-- DATASET EXTRACT follows --

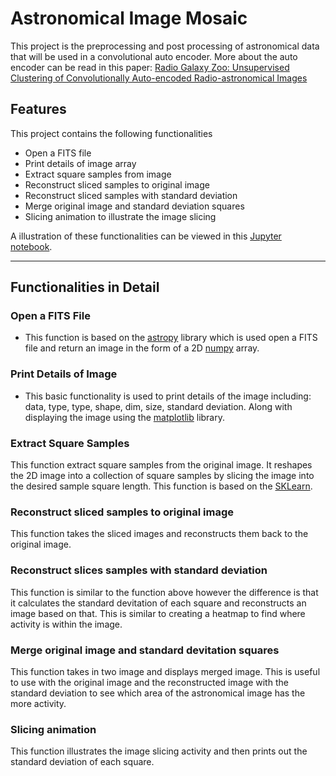 # Astronomical Image Mosaic
This project is the preprocessing and post processing of astronomical data that will be used in a convolutional auto encoder. More about the auto encoder can be read in this paper: [Radio Galaxy Zoo: Unsupervised Clustering of Convolutionally Auto-encoded Radio-astronomical Images](https://iopscience.iop.org/article/10.1088/1538-3873/ab213d)


## Features
This project contains the following functionalities
* Open a FITS file
* Print details of image array
* Extract square samples from image
* Reconstruct sliced samples to original image
* Reconstruct sliced samples with standard deviation
* Merge original image and standard deviation squares
* Slicing animation to illustrate the image slicing

A illustration of these functionalities can be viewed in this [Jupyter notebook](https://github.com/mifrahm/Astronomical-Image-Mosaic/blob/master/Example.ipynb).

-------

## Functionalities in Detail

### Open a FITS File
* This function is based on the [astropy](https://www.astropy.org) library which is used open a FITS file and return an image in the form of a 2D [numpy](https://numpy.org) array.

### Print Details of Image
* This basic functionality is used to print details of the image including: data, type, type, shape, dim, size, standard deviation. Along with displaying the image using the [matplotlib](https://matplotlib.org) library.

### Extract Square Samples
This function extract square samples from the original image. It reshapes the 2D image into a collection of square samples by slicing the image into the desired sample square length. This function is based on the [SKLearn](https://scikit-learn.org/). 

### Reconstruct sliced samples to original image
This function takes the sliced images and reconstructs them back to the original image.

### Reconstruct slices samples with standard deviation
This function is similar to the function above however the difference is that it calculates the standard devitation of each square and reconstructs an image based on that. This is similar to creating a heatmap to find where activity is within the image.

### Merge original image and standard devitation squares
This function takes in two image and displays merged image. This is useful to use with the original image and the reconstructed image with the standard deviation to see which area of the astronomical image has the more activity.

### Slicing animation
This function illustrates the image slicing activity and then prints out the standard deviation of each square.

-- DATASET EXTRACT concluded --

**ACTIVITY:** Reproduce the material above with every "standard deviation" swapped for "variance" and nothing else altered. Omit the pictures from your version.

**EXERCISE SOLUTION:**
 # Astronomical Image Mosaic
This project is the preprocessing and post processing of astronomical data that will be used in a convolutional auto encoder. More about the auto encoder can be read in this paper: [Radio Galaxy Zoo: Unsupervised Clustering of Convolutionally Auto-encoded Radio-astronomical Images](https://iopscience.iop.org/article/10.1088/1538-3873/ab213d)


## Features
This project contains the following functionalities
* Open a FITS file
* Print details of image array
* Extract square samples from image
* Reconstruct sliced samples to original image
* Reconstruct sliced samples with variance
* Merge original image and variance squares
* Slicing animation to illustrate the image slicing

A illustration of these functionalities can be viewed in this [Jupyter notebook](https://github.com/mifrahm/Astronomical-Image-Mosaic/blob/master/Example.ipynb).

-------

## Functionalities in Detail

### Open a FITS File
* This function is based on the [astropy](https://www.astropy.org) library which is used open a FITS file and return an image in the form of a 2D [numpy](https://numpy.org) array.

### Print Details of Image
* This basic functionality is used to print details of the image including: data, type, type, shape, dim, size, variance. Along with displaying the image using the [matplotlib](https://matplotlib.org) library.

### Extract Square Samples
This function extract square samples from the original image. It reshapes the 2D image into a collection of square samples by slicing the image into the desired sample square length. This function is based on the [SKLearn](https://scikit-learn.org/). 

### Reconstruct sliced samples to original image
This function takes the sliced images and reconstructs them back to the original image.

### Reconstruct slices samples with variance
This function is similar to the function above however the difference is that it calculates the standard devitation of each square and reconstructs an image based on that. This is similar to creating a heatmap to find where activity is within the image.

### Merge original image and standard devitation squares
This function takes in two image and displays merged image. This is useful to use with the original image and the reconstructed image with the variance to see which area of the astronomical image has the more activity.

### Slicing animation
This function illustrates the image slicing activity and then prints out the variance of each square.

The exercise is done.